The problem could be traced to a glitch in the Linux kernel, the core of the open source operating system. A Linux subsystem called "hrtimer", or short for high-resolution timer, got confused by the time change, and suddenly created a hyperactivity on those servers that causes the machines' CPU to lock up.

Hrtimer is a subsystem that is used when an application is "sleeping," waiting for the OS to complete some other task. In some cases, it sets a kind of alarm clock for these sleeping applications that will go off when the OS is taking too much time with its other work.

Judging from a mailing post by John Stultz, a Linux kernel hacker, when the leap second hit and these hrtimers were suddenly a second ahead of the core OS, they started ringing those alarm clocks, waking up countless sleeping applications at once and overloading the machines’ CPUs.

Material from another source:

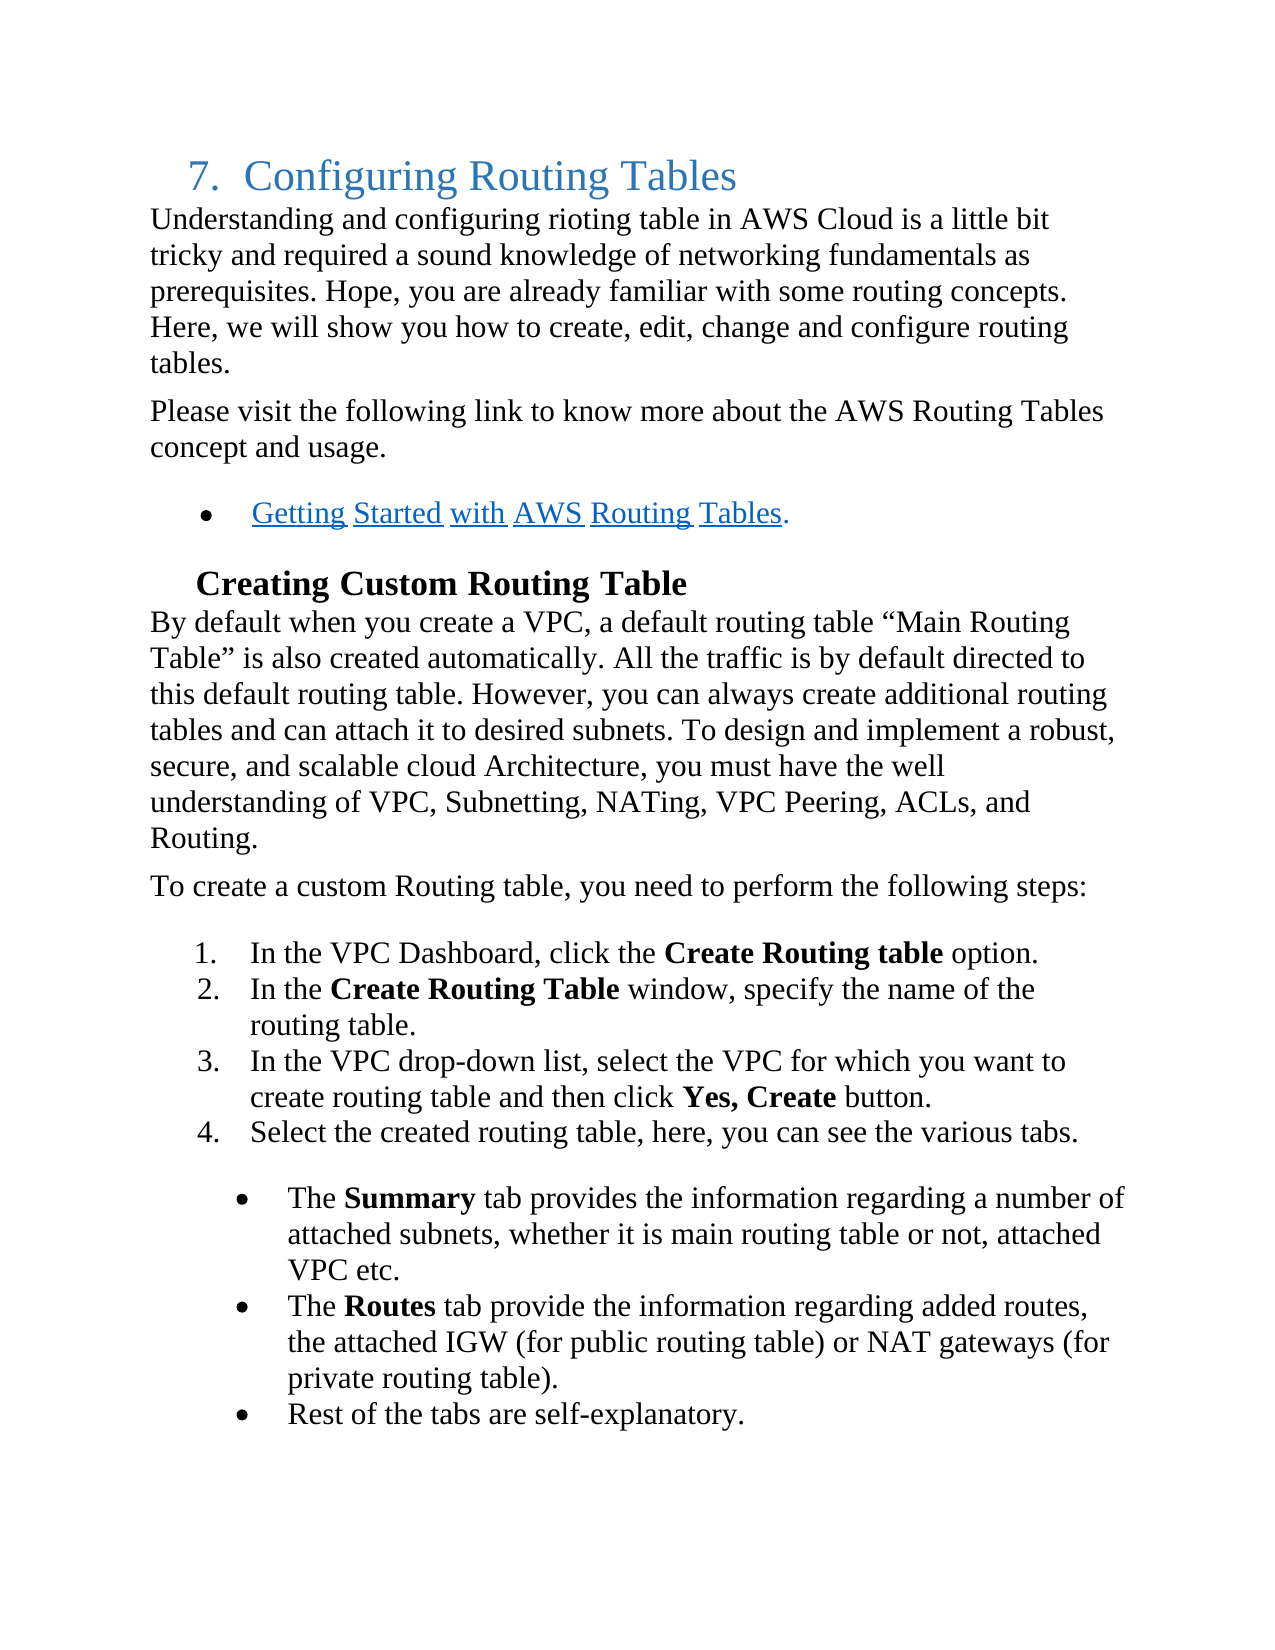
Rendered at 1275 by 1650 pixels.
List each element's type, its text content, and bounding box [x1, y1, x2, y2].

Reddit, firstly, saw something a little different. Its servers, Cassandra that was built with Java, runs atop Linux. At the moment of the leap second, Cassandra was failing to pause Java processes, and these processes were caught in constantly spinning loops, eating up the CPU power on Reddit’s servers.

Eventually, Reddit solved the problem by rebooting its servers. The site was disabled for about 30 to 40 minutes, and it was entirely offline for about an hour and a half.

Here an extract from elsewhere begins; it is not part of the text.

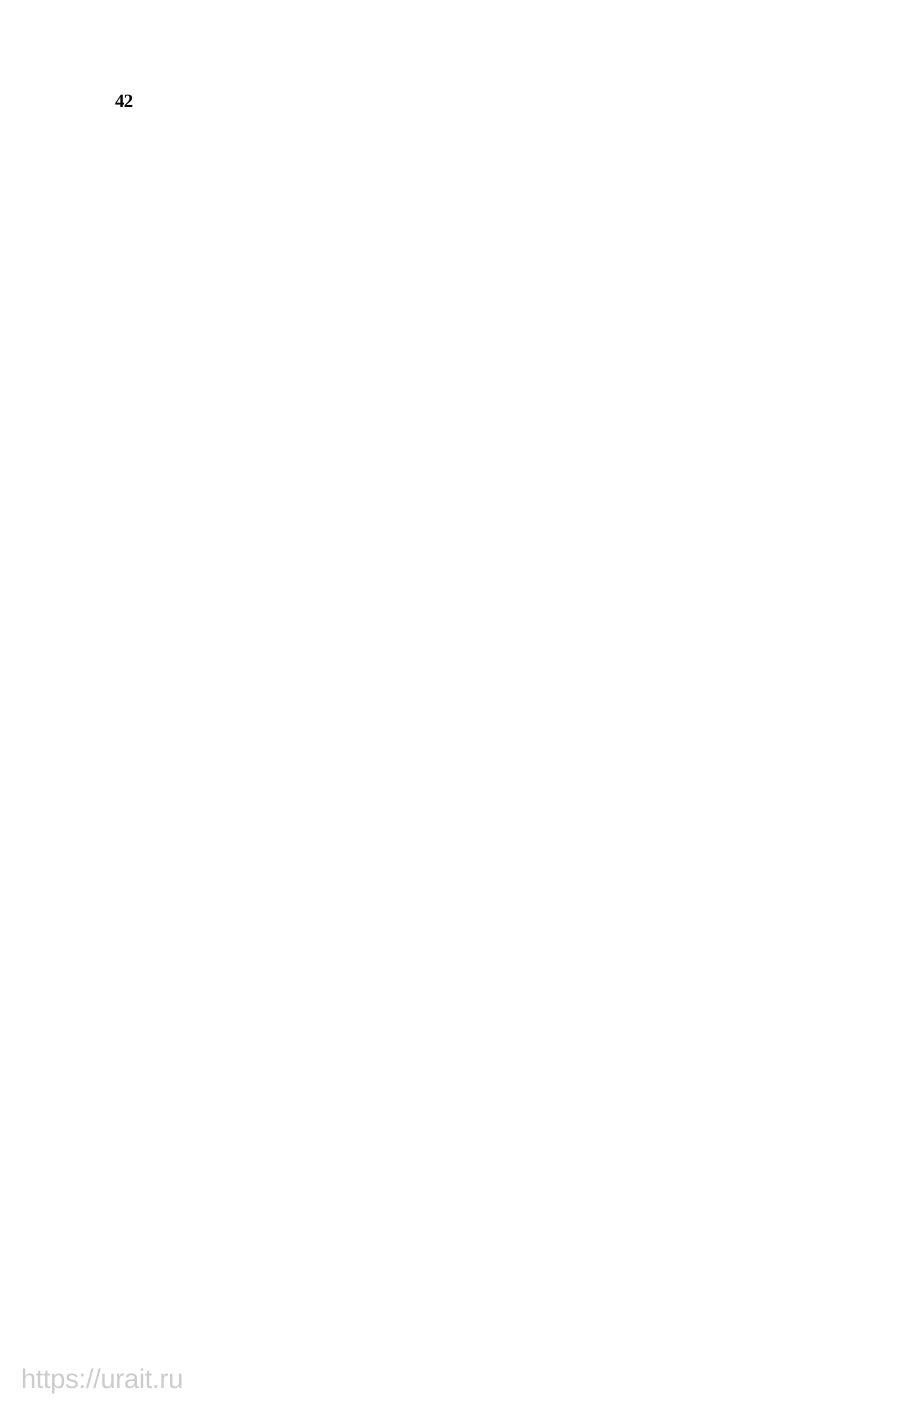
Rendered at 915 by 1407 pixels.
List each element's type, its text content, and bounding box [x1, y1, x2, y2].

While Reddit was struggling with its Cassandra servers, Gawker Media had issues with its Tomcat servers, and Mozilla had trouble with Hadoop.

Other systems, however, experienced problems a day before the leap second arrived. On Friday, NTP began warning servers that this year’s leap second was on its way, and according to Marco Marongiu, at least some Opera servers started locking up when they received the announcement.

The Anticipating Plans

Since predicting the future is impossible, the next leap second is still unknown. It depends on how quickly the Earth spins. The Earth's rotation can slow down or speed up, depending on tides, weather and the flow of molten metals in the Earth’s core. But when the next leap second come, there could be more problems.

"Whenever you mess around with time, things have a pretty good chance of going wrong," Torvalds says. "Developers may test their theory and plans before-hand, but it is difficult to predict how things will play out in the real world." he continued.

"Leap seconds and daylight savings time changes are particularly painful, though, because they have the added complexity without strict rules," he added. "And of those two, leap seconds are the even more painful of the two."

As Torvalds points out, synching up the Earth with the time measured by atomic clocks is a tricky business. But, in general, the tech industry haven’t got much experience with leap seconds over the past decade and a half. In fact, that may be part of the problem, says Steve Allen, a programmer with the Lick Observatory, just outside of San Jose, California. "From 1999 to 2005, there hadn’t been leap seconds. So all of the notions of cloud services and multiprocessors and so on came into existence during a period of time when leap seconds weren’t happening," he says.

Some have called for an end to leap second so that these problems can be avoided. But in the meantime, others have proposed master fixes that seek to hide the sudden time changes from systems such as Linux. Opera’s Marongiu suggests pausing a system’s NTP system for a second, rather than actually moving a system’s clock back.

"Basically, you trick NTP, so it won’t take that sudden step back, but still adds the extra second," says Marongiu. But he calls this a "poor man’s workaround." The better solution, he says, is the one used by Google.

In September of last year, with a blog post, Google detailed how it deals with leap seconds. The web giant uses a technique it calls "leap smear," where it gradually adds milliseconds to its system clocks prior to the official arrive of the leap second.

Google said that with the extra milliseconds added, a total second is added at the midnight when the leap second happens. Its clock has already taken this issue without problem by skewing the time over the course of the day. Google stated that the servers were able to continue as normal, unaware that a leap second had just occurred.

It has been proposed that media clients using the Real-time Transport Protocol (RTP) to inhibit generation or use of NTP timestamps during the leap second and the second preceding it.